Pour ces raisons, nous vous invitons, Mesdames et Messieurs les députés, à répondre favorablement à cette proposition de motion.
Débat
Mme Elisabeth Reusse-Decrey (S). Que n'a-t-on pas dit cette année déjà sur la famille ! Elle a été vantée et glorifiée. Ses valeurs ont été soulignées, à juste titre, d'ailleurs, car je suis convaincue que la famille a un rôle essentiel à jouer au sein de notre société. Et pourtant, après neuf mois, cette année de la famille n'a encore accouché de rien de concret !
Le colloque prévu au mois de novembre à Genève comblera, nous l'espérons, ce vide et débouchera peut-être sur quelques propositions. Cette motion n'a pas la prétention de résoudre toute la problématique familiale, bien évidemment. Les grands axes d'une vraie politique de la famille sont cités dans l'exposé des motifs et je tiens à les rappeler : une véritable assurance-maternité, une augmentation des allocations familiales, des allocations familiales versées selon le principe : «Un enfant : une allocation» - motion que nous avions déposée il y a quelques mois - ainsi qu'une augmentation du nombre de places de travail à temps partiel et de places dans les garderies et les crèches.
Nos autorités doivent répondre à ces grandes questions dans les plus brefs délais. Mais la vie de famille est aussi faite de petits soucis quotidiens et, entre autres, d'interdits financiers. Cette motion tente d'y apporter une réponse partielle en créant une «carte-famille» qui permettrait de diminuer la charge financière lors de certaines activités, en famille justement.
A cet aspect matériel s'ajoute aussi l'encouragement aux activités en famille, au grand complet. En effet, le coût d'une activité force parfois une famille à se séparer pour permettre à deux ou trois de ses membres d'y participer. C'est pour ces raisons que nous vous demandons d'accepter cette motion avec bienveillance.
M. John Dupraz (R). Le groupe radical accueille cette motion avec intérêt.
En effet, la famille est la cellule de base de la société, et nous estimons que le groupe socialiste fait des propositions intéressantes dans cette motion. Les radicaux de Genève ont d'ailleurs fait des propositions concernant l'assurance-maternité.

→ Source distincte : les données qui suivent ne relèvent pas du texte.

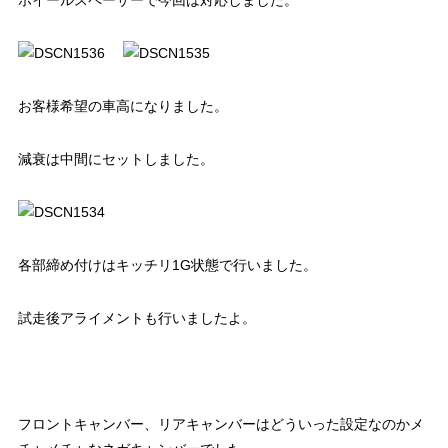
ホイールスペーサーで今回は対応しました。
お客様希望の車高になりました。
減衰は中間にセットしました。
各部締め付けはキッチリ1G状態で行いました。
試走後アライメントも行いましたよ。
フロントキャンバー、リアキャンバーはどういった設定なのかメ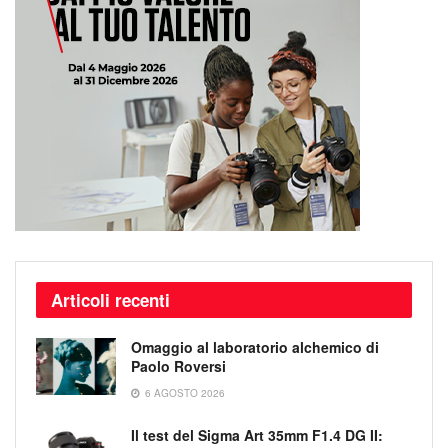
Articoli recenti
Omaggio al laboratorio alchemico di
Paolo Roversi
6 AGOSTO 2026
Il test del Sigma Art 35mm F1.4 DG II: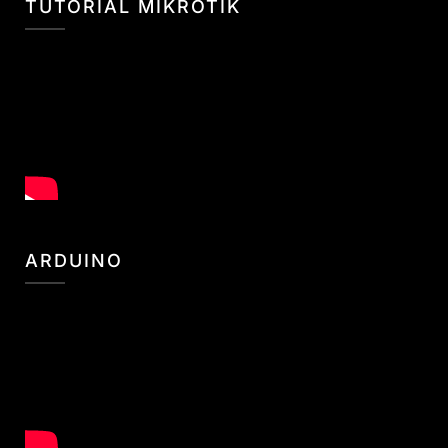
TUTORIAL MIKROTIK
ARDUINO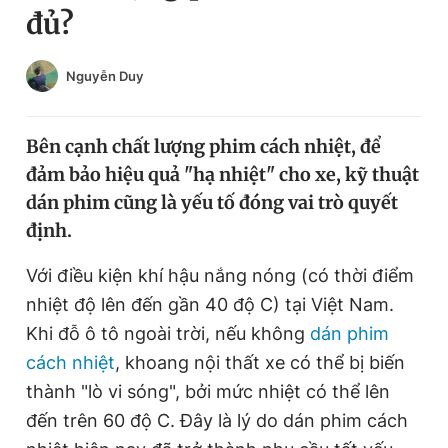
đủ?
Chuyên mục khác
Tin đã xem
Chào ngày mới
Tin 24h
Nguyễn Duy
Đăng xuất
Tin thị trường
Tin 360
Bên cạnh chất lượng phim cách nhiệt, để
đảm bảo hiệu quả "hạ nhiệt" cho xe, kỹ thuật
Video
Magazine
dán phim cũng là yếu tố đóng vai trò quyết
định.
Sản phẩm khác
Với điều kiện khí hậu nắng nóng (có thời điểm
nhiệt độ lên đến gần 40 độ C) tại Việt Nam.
Tiện ích
Bạn cần biết
Khi đỗ ô tô ngoài trời, nếu không
dán phim
cách nhiệt
, khoang nội thất xe có thể bị biến
Thông tin tòa soạn
Liên hệ quảng cáo
thành "lò vi sóng", bởi mức nhiệt có thể lên
đến trên 60 độ C. Đây là lý do dán phim cách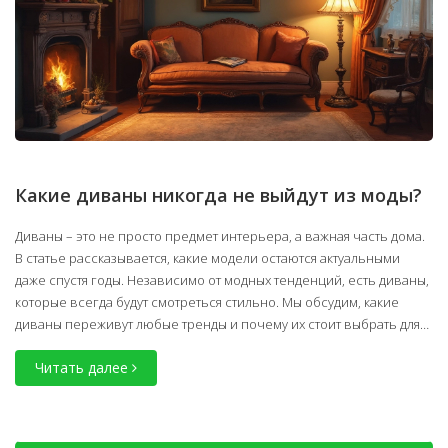
Какие диваны никогда не выйдут из моды?
Диваны – это не просто предмет интерьера, а важная часть дома.
В статье рассказывается, какие модели остаются актуальными
даже спустя годы. Независимо от модных тенденций, есть диваны,
которые всегда будут смотреться стильно. Мы обсудим, какие
диваны переживут любые тренды и почему их стоит выбрать для
вашего дома.
Читать далее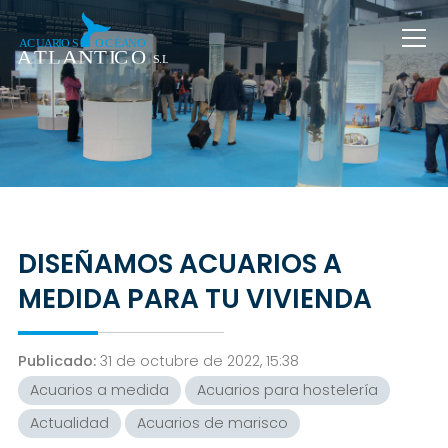
DISEÑAMOS ACUARIOS A
MEDIDA PARA TU VIVIENDA
Publicado:
31 de octubre de 2022, 15:38
Acuarios a medida
Acuarios para hostelería
Actualidad
Acuarios de marisco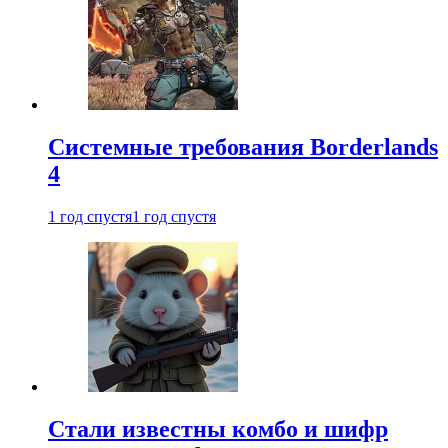
Системные требования Borderlands
4
1 год спустя
1 год спустя
Стали известны комбо и шифр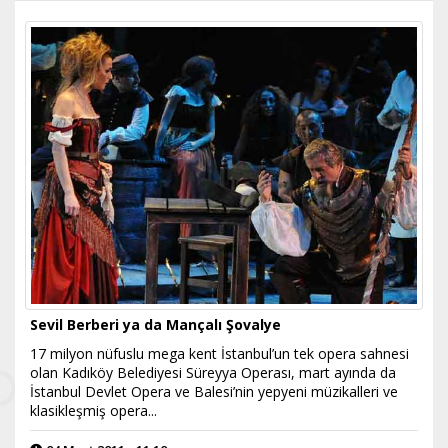
Sevil Berberi ya da Mançalı Şovalye
17 milyon nüfuslu mega kent İstanbul’un tek opera sahnesi
olan Kadıköy Belediyesi Süreyya Operası, mart ayında da
İstanbul Devlet Opera ve Balesi’nin yepyeni müzikalleri ve
klasikleşmiş opera...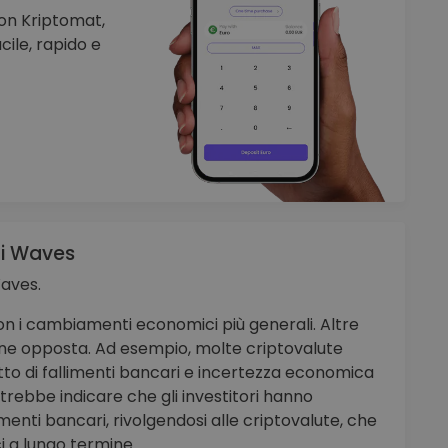
Con Kriptomat,
ile, rapido e
di Waves
Waves.
con i cambiamenti economici più generali. Altre
zione opposta. Ad esempio, molte criptovalute
to di fallimenti bancari e incertezza economica
otrebbe indicare che gli investitori hanno
timenti bancari, rivolgendosi alle criptovalute, che
i a lungo termine.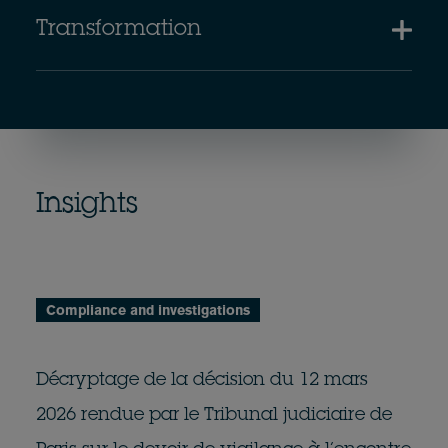
Transformation
Insights
Compliance and investigations
Décryptage de la décision du 12 mars
2026 rendue par le Tribunal judiciaire de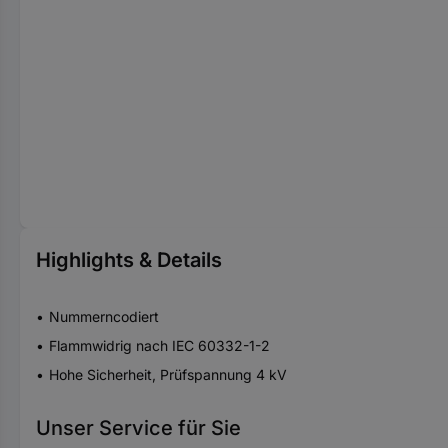
Highlights & Details
Nummerncodiert
Flammwidrig nach IEC 60332-1-2
Hohe Sicherheit, Prüfspannung 4 kV
Unser Service für Sie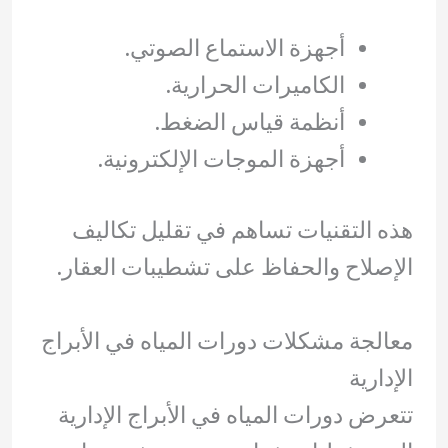
أجهزة الاستماع الصوتي.
الكاميرات الحرارية.
أنظمة قياس الضغط.
أجهزة الموجات الإلكترونية.
هذه التقنيات تساهم في تقليل تكاليف
الإصلاح والحفاظ على تشطيبات العقار.
معالجة مشكلات دورات المياه في الأبراج
الإدارية
تتعرض دورات المياه في الأبراج الإدارية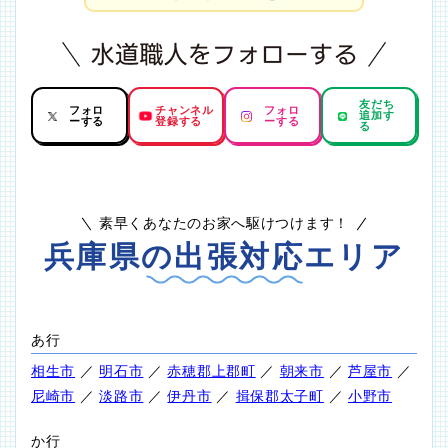
友だち
フォロ
チャンネル
フォロ
追加す
ーする
登録する
ーする
る
素早くあなたのお家へ駆けつけます！
兵庫県の出張対応エリア
あ行
相生市
／
明石市
／
赤穂郡上郡町
／
朝来市
／
芦屋市
／
尼崎市
／
淡路市
／
伊丹市
／
揖保郡太子町
／
小野市
か行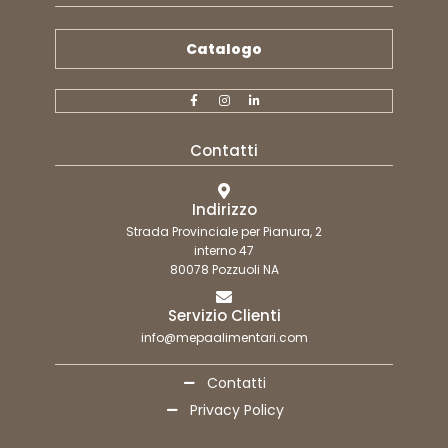
Catalogo
Contatti
Indirizzo
Strada Provinciale per Pianura, 2
interno 47
80078 Pozzuoli NA
Servizio Clienti
info@mepaalimentari.com
Contatti
Privacy Policy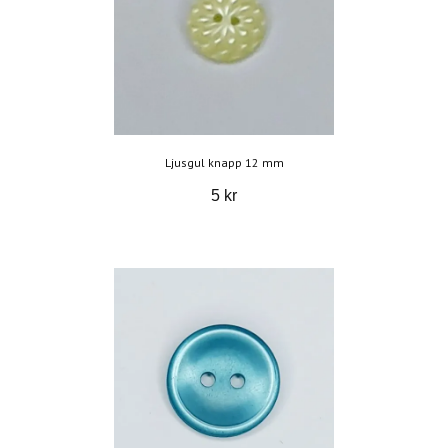
Ljusgul knapp 12 mm
5 kr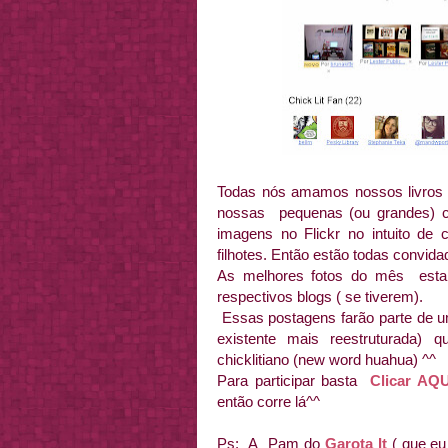
Todas nós amamos nossos livros l
nossas pequenas (ou grandes) co
imagens no Flickr no intuito de 
filhotes. Então estão todas convidad
As melhores fotos do mês esta
respectivos blogs ( se tiverem).
Essas postagens farão parte de u
existente mais reestruturada)
chicklitiano (new word huahua) ^^
Para participar basta
Clicar AQU
então corre lá^^
Ps: A Pam do
Garota It
( que eu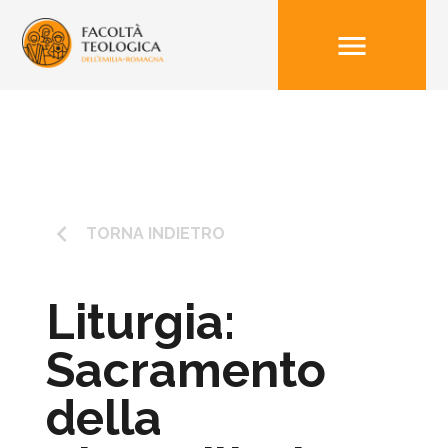
menu
keyboard_arrow_left
TORNA INDIETRO
Liturgia:
Sacramento
della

Cette motion rejoint nos préoccupations et nous serons très heureux de pouvoir en discuter en commission.
Mme Martine Brunschwig Graf, conseillère d'Etat. Je suis la suppléante de M. Segond et, à ce titre, je suis chargée de vous dire qu'il ne voit aucun inconvénient à ce que vous renvoyiez cette motion au Conseil d'Etat.
Mise aux voix, cette proposition de motion est renvoyée à la commission des affaires sociales.